I am developing an application using a virtual private database pattern in postgres.
So every user gets his id and all rows of this user will hold this id to be separated from others. this id should also be part of the primary key. In addition every row has to have a id which is unique in the scope of the user. This id will be the other part of the primary key.
If we have to scale this across multiple servers we can also append a third column to the pk identifying the shard this id was generated at.
My question now is how to create per user unique ids. I came along with some options which i am not sure about all the implications. The 2 solutions that seem most promising to me are:
creating one sequence per user:
this can be done automatically, using a trigger, every time a user is created. This is for sure transaction safe and I think it should be quite ok in terms of performance.
What I am worried about is that this has to work for a lot of users (100k+) and I don't know how postgres will deal with 100k+ sequences.
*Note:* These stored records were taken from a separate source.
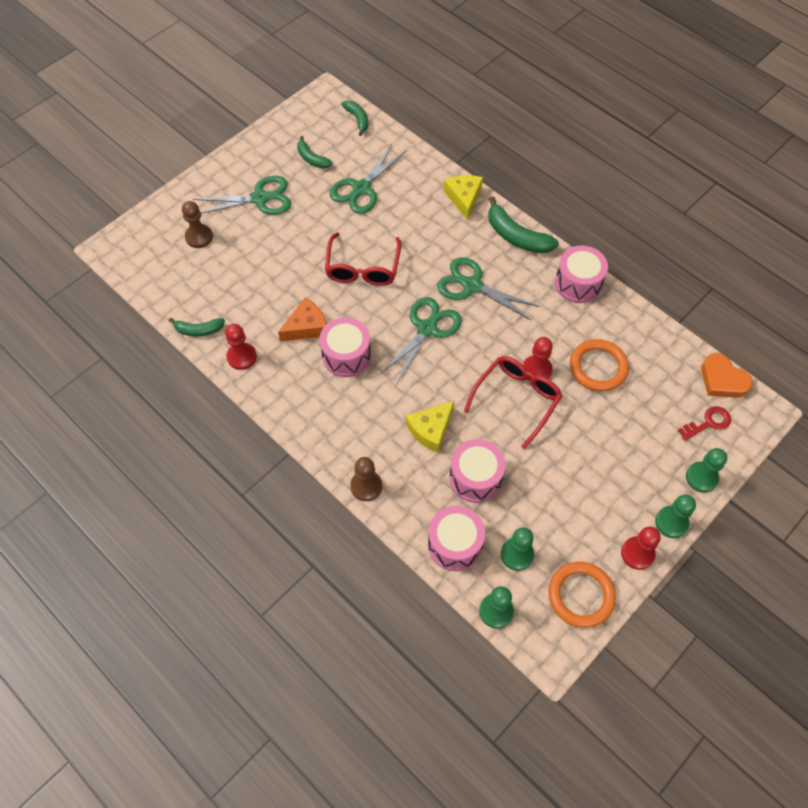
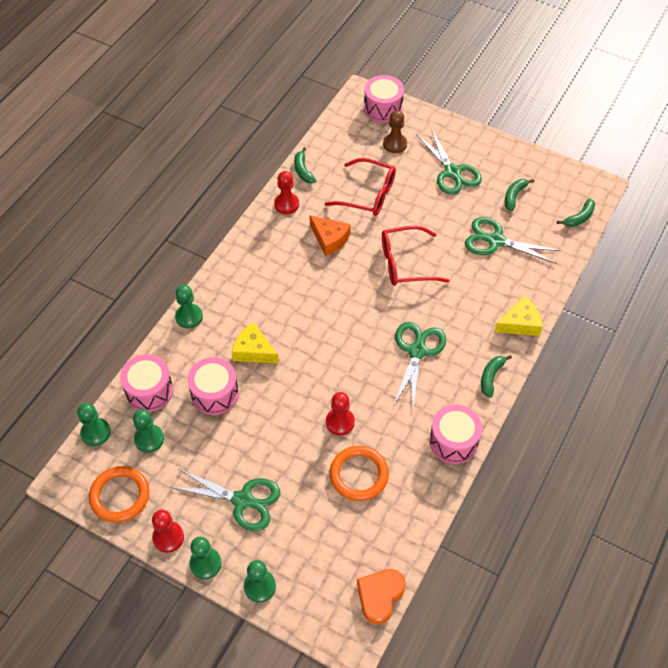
camera: 75 degrees right, 5 degrees down
pink drum [319,317,371,377] -> pink drum moved to [364,75,404,123]
brown pawn [350,457,382,501] -> green pawn [175,285,203,328]
green scissors [379,297,462,385] -> green scissors moved to [170,469,280,531]
red glasses [464,356,562,449] -> red glasses moved to [325,158,396,216]
green banana [488,196,559,254] -> green banana [481,355,512,398], size x0.60
red key [678,406,731,441] -> none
I tried to find out how sequences are implemented but without luck.
counter in user table:
keep all users in a table with a field holding the latest id given for this user.
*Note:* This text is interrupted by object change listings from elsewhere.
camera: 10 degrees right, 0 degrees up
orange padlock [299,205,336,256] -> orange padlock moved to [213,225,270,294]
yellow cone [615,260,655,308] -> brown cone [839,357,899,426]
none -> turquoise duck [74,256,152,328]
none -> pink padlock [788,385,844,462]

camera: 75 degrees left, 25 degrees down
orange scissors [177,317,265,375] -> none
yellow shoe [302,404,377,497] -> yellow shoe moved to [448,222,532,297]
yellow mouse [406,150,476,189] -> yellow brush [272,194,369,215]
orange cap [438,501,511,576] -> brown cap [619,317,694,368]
when a user starts a transaction I can lock the row in the user table and create a temp sequence with the latest id from the user table as a starting value. this sequence can then be used to supply ids for new entries.
before exiting the transaction the current value has to be written back to the user table and the lock has to be released.
If another transaction from the same user tries to concurrently insert rows it will stall until the first transaction releases its lock on the user table.
This way I do not need thousands of sequences and i don't think that ther will be concurrent accesses from one user frequently (the application has oltp character - so there will not be long lasting transactions) and even if this happens it will just stall for about a second and not hurt anything.
The second part of my question is if I should just use 2 columns (or maybe three if the shard_id joins the game) and make them a composite pk or if I should put them together in one column. I think handling will be way easier having them in separate columns but what does performance look like? Lets assume both values are 32bit integers - is it better tho have 2 int columns in an index or 1 bigint column?
thx for all answers,
alex
I do not think sequences would be scalable to the level you want (100k sequences). A sequence is implemented as a relation with just one row in it.
Each sequence will appear in the system catalog (pg_class) which also contains all of the tables, views, etc. Having 100k rows there is sure to slow the system down dramatically. The amount of memory required to hold all of the data structures associated with these sequence relations would be also be large.
Your second idea might be more practical, if combined with temporary sequences, might be more scalable.
For your second question, I don't think a composite key would be any worse than a single column key, so I would go with whatever matches your functional needs.